Day four broke as another gorgeous day and we rose early for our ascent up Puzzle Mountain. We had maybe a mile to hike and and the uphill began to feel a bit easier...or maybe it was the knowledge that it would be followed by almost 3 miles of downhill that made it seem bearable. Puzzle Mountain was different than the other mountains we summited. Instead of a clear, distinguishable peak with a marker, Summit Mountain was topped by several Appalachian Trail Survey Markers pounded into various boulders.
Dave and I had decided to skip a hot breakfast (really, I couldn't take anymore oatmeal, bleh) so we breakfasted on nuts, dried berries, and granola bars at 8:30 atop Puzzle Mountain. We attempted to check in by cell phone, but, although we could look below and see the road we had driven in to the Grafton Notch State Park, and although we were quite high with incredible visibility, our reception was rather spotty. We hung out for about 30 minutes, resting, eating breakfast, enjoying the view, and attempting some photographs.
Moving on, Puzzle Mountain had a descent of about 3 miles down to the road and the first mile consisted of hiking down boulders and small scrub passages leading to more views. About forty five minutes later we stopped at "the Ledges" for one of our last views before heading into tree line. It doesn't look like we've descended much as the photo angles are pretty much the same, but we could look up the hill behind us and tell we were making progress. Also, the clouds appeared higher and the colors below became more saturated.
Heading down the next two miles we began to pass day hikers heading up to Puzzle Mountain for a Saturday hike. I feel like I asked each one, "when did you leave the parking lot?" The road-trips equivalent of, "how much further???" Finally, we hit the road around 11:00 with the sun blazing hot above us. 0.6 miles along the road we had driven in to Grafton Notch Park trying to stay in the shade and saying hello to a lady with goats and a child trying to coax a German Shepherd through a hoop into a baby pool. Oh, I wish I'd begged her for a diet pepsi as that's what I was craving at that point! Iodinized water was becoming a thing I only craved after intense heat and activity...
We re-entered the trail plowing our way across an open field to a large river crossed by a snowmobile bridge.
The weather was hot and the water looked inviting so we decided to take our lunch down to the stream. I had great intentions of bathing in the water but, stripped down to my underwear I found the water much too cold and satisfied myself with a dip up to the waist. I sat on a rock and Dave said, "Uh, you might want to stand up." "Why?" I said. "Nevermind. No reason," he responded. "No. Why?" I could sense something was up. "Nevermind." I began to scan my surroundings and to my horror there was giant water spider the size of my giant palm sitting on the boulder right next to me! I shrieked, threw myself to the water and managed to get to David without submerging myself in the frigid stream. "What the hell! Why didn't you tell me! Where is it? Where is it now?" Did I mention spiders make me hyperventilate and behave irrationally? Especially super large ones? I can handle little wispy spiders and have been known to pick up granddaddy long legs but these meaty ones or giant ones quite literally take my breath away! His defense was, "well, I thought it would just go on by you so I decided not to tell you." Jerk! Hahaha! I succeeded in cleaning my underwear and returned to my clothes...my underwear hanging to dry off the back of my pack.
Back on the bridge I had to re-duct-tape my feet and was again assaulted by three wolf-spiders of increasing size.
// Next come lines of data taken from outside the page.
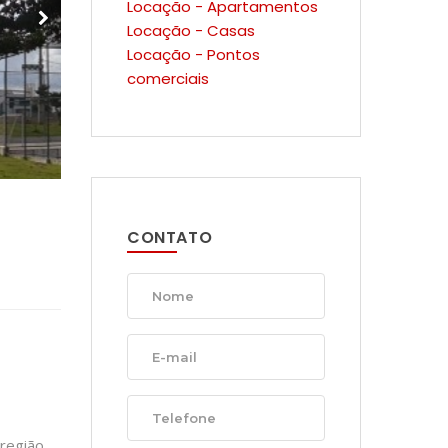
Locação - Apartamentos
Locação - Casas
Locação - Pontos
comerciais
CONTATO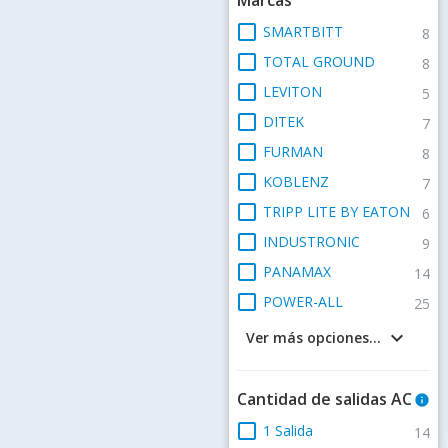
check_box_outline_blank
SMARTBITT
8
check_box_outline_blank
TOTAL GROUND
8
check_box_outline_blank
LEVITON
5
check_box_outline_blank
DITEK
7
check_box_outline_blank
FURMAN
8
check_box_outline_blank
KOBLENZ
7
check_box_outline_blank
TRIPP LITE BY EATON
6
check_box_outline_blank
INDUSTRONIC
9
check_box_outline_blank
PANAMAX
14
check_box_outline_blank
POWER-ALL
25
keyboard_arrow_down
Ver más opciones...
Cantidad de salidas AC
info
check_box_outline_blank
1 Salida
14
Each time they approached me I had to jump up from the planks I was sitting on and finally I had to throw myself down in the dirt to complete the job so we could be on our way. The trail followed snowmobile trails through the sun until we finally returned to the trail and the cool, cool woods where we found the trail crisscrossed a gorgeous moss-covered stream uphill for a couple miles and an elevation change of 2000 or so feet. At this point we met and were surpassed by a guy we grudgingly called "Speedy Gonzalez" because he carried a light pack and trekking poles and surpassed us very quickly. He asked where we were going and we said to the Sergeant Brooks Campground a few miles ahead. His response? "I was planning on going further, but it is hot...." He passed and we stared at each other reassuring ourselves that HE probably hadn't hiked in from the Stuart Campground but had picked up the trail at the road....plus he had big calves and wasn't carrying 50 pounds like us! Right. We continued on along the stream which occasionally yielded beautiful little swimming pools or slip-n-slide like sections that seemed a cruel and taunting message to drop our packs and go for a swim. We hiked on.
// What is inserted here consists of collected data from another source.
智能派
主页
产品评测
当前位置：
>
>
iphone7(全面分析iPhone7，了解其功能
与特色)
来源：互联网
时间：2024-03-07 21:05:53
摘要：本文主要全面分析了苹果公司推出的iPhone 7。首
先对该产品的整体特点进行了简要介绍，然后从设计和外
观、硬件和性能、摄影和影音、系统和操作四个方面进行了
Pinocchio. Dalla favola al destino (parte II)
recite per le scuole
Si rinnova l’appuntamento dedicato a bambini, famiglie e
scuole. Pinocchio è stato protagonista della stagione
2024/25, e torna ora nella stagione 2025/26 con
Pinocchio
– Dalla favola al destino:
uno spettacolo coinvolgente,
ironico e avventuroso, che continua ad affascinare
I have to admit, the energy I'd had earlier in the day yielded to a lazy urge in me to stop and break every five minutes at this point. After eleven miles or so we finally arrived at our campground, complete with bear box to put our food in and settled in for the night to rest our weary bones. Oh, and "Speedy Gonzalez" was there with his tent long before us. Only two more days to go with two more incredible views up ahead!